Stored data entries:
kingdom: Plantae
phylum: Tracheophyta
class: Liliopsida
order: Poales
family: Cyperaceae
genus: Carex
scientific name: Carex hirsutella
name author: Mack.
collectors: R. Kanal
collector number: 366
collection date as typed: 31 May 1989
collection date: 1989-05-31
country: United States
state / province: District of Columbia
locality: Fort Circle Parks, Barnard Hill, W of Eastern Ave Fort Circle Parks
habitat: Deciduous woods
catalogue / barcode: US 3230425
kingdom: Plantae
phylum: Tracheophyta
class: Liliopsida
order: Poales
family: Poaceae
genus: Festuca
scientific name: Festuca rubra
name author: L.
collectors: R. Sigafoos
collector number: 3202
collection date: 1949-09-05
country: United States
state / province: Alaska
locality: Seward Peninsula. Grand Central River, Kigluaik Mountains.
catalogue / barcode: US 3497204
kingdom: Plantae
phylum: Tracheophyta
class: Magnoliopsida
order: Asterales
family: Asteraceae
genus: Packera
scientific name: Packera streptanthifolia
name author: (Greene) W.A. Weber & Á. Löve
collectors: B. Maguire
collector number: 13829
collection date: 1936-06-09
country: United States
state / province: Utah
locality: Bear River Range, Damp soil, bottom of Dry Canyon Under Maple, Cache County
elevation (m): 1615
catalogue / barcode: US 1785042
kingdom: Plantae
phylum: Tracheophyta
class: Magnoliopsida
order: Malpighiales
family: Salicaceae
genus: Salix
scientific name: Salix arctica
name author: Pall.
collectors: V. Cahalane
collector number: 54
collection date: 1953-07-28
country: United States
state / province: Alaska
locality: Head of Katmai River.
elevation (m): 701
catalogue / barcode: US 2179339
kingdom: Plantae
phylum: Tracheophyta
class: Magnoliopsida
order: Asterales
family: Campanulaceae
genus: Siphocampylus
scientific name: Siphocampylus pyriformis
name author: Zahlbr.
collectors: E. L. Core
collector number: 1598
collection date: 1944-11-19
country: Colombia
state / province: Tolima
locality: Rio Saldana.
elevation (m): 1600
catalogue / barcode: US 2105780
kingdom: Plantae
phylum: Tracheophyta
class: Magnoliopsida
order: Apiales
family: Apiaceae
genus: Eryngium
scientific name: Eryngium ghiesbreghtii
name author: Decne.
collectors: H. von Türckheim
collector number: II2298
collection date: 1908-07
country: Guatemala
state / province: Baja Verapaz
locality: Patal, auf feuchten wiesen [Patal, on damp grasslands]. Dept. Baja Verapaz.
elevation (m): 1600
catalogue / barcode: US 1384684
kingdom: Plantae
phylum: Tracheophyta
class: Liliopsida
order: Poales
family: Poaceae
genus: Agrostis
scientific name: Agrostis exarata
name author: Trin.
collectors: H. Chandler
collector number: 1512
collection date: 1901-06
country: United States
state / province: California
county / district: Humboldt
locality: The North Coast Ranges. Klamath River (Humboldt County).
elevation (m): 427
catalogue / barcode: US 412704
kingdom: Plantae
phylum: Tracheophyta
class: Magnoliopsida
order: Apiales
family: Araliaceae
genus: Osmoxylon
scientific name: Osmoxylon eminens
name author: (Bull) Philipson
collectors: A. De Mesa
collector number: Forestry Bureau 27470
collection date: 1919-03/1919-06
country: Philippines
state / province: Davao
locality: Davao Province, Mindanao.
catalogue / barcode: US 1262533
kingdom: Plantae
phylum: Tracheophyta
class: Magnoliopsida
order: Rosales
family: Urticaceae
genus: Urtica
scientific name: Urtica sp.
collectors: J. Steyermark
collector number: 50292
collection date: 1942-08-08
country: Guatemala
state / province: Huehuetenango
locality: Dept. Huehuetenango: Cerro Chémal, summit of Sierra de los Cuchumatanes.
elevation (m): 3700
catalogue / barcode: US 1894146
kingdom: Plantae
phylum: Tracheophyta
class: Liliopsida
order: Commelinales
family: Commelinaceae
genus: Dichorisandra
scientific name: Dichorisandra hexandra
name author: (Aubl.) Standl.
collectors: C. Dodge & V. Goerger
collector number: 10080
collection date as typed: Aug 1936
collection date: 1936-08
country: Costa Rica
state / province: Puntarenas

■ WHAT IS BEING ASKED
Rewrite the listing with "locality" changed to "site" wherever it appears, keeping everything else the same.

■ EXERCISE ANSWER
kingdom: Plantae
phylum: Tracheophyta
class: Liliopsida
order: Poales
family: Cyperaceae
genus: Carex
scientific name: Carex hirsutella
name author: Mack.
collectors: R. Kanal
collector number: 366
collection date as typed: 31 May 1989
collection date: 1989-05-31
country: United States
state / province: District of Columbia
site: Fort Circle Parks, Barnard Hill, W of Eastern Ave Fort Circle Parks
habitat: Deciduous woods
catalogue / barcode: US 3230425
kingdom: Plantae
phylum: Tracheophyta
class: Liliopsida
order: Poales
family: Poaceae
genus: Festuca
scientific name: Festuca rubra
name author: L.
collectors: R. Sigafoos
collector number: 3202
collection date: 1949-09-05
country: United States
state / province: Alaska
site: Seward Peninsula. Grand Central River, Kigluaik Mountains.
catalogue / barcode: US 3497204
kingdom: Plantae
phylum: Tracheophyta
class: Magnoliopsida
order: Asterales
family: Asteraceae
genus: Packera
scientific name: Packera streptanthifolia
name author: (Greene) W.A. Weber & Á. Löve
collectors: B. Maguire
collector number: 13829
collection date: 1936-06-09
country: United States
state / province: Utah
site: Bear River Range, Damp soil, bottom of Dry Canyon Under Maple, Cache County
elevation (m): 1615
catalogue / barcode: US 1785042
kingdom: Plantae
phylum: Tracheophyta
class: Magnoliopsida
order: Malpighiales
family: Salicaceae
genus: Salix
scientific name: Salix arctica
name author: Pall.
collectors: V. Cahalane
collector number: 54
collection date: 1953-07-28
country: United States
state / province: Alaska
site: Head of Katmai River.
elevation (m): 701
catalogue / barcode: US 2179339
kingdom: Plantae
phylum: Tracheophyta
class: Magnoliopsida
order: Asterales
family: Campanulaceae
genus: Siphocampylus
scientific name: Siphocampylus pyriformis
name author: Zahlbr.
collectors: E. L. Core
collector number: 1598
collection date: 1944-11-19
country: Colombia
state / province: Tolima
site: Rio Saldana.
elevation (m): 1600
catalogue / barcode: US 2105780
kingdom: Plantae
phylum: Tracheophyta
class: Magnoliopsida
order: Apiales
family: Apiaceae
genus: Eryngium
scientific name: Eryngium ghiesbreghtii
name author: Decne.
collectors: H. von Türckheim
collector number: II2298
collection date: 1908-07
country: Guatemala
state / province: Baja Verapaz
site: Patal, auf feuchten wiesen [Patal, on damp grasslands]. Dept. Baja Verapaz.
elevation (m): 1600
catalogue / barcode: US 1384684
kingdom: Plantae
phylum: Tracheophyta
class: Liliopsida
order: Poales
family: Poaceae
genus: Agrostis
scientific name: Agrostis exarata
name author: Trin.
collectors: H. Chandler
collector number: 1512
collection date: 1901-06
country: United States
state / province: California
county / district: Humboldt
site: The North Coast Ranges. Klamath River (Humboldt County).
elevation (m): 427
catalogue / barcode: US 412704
kingdom: Plantae
phylum: Tracheophyta
class: Magnoliopsida
order: Apiales
family: Araliaceae
genus: Osmoxylon
scientific name: Osmoxylon eminens
name author: (Bull) Philipson
collectors: A. De Mesa
collector number: Forestry Bureau 27470
collection date: 1919-03/1919-06
country: Philippines
state / province: Davao
site: Davao Province, Mindanao.
catalogue / barcode: US 1262533
kingdom: Plantae
phylum: Tracheophyta
class: Magnoliopsida
order: Rosales
family: Urticaceae
genus: Urtica
scientific name: Urtica sp.
collectors: J. Steyermark
collector number: 50292
collection date: 1942-08-08
country: Guatemala
state / province: Huehuetenango
site: Dept. Huehuetenango: Cerro Chémal, summit of Sierra de los Cuchumatanes.
elevation (m): 3700
catalogue / barcode: US 1894146
kingdom: Plantae
phylum: Tracheophyta
class: Liliopsida
order: Commelinales
family: Commelinaceae
genus: Dichorisandra
scientific name: Dichorisandra hexandra
name author: (Aubl.) Standl.
collectors: C. Dodge & V. Goerger
collector number: 10080
collection date as typed: Aug 1936
collection date: 1936-08
country: Costa Rica
state / province: Puntarenas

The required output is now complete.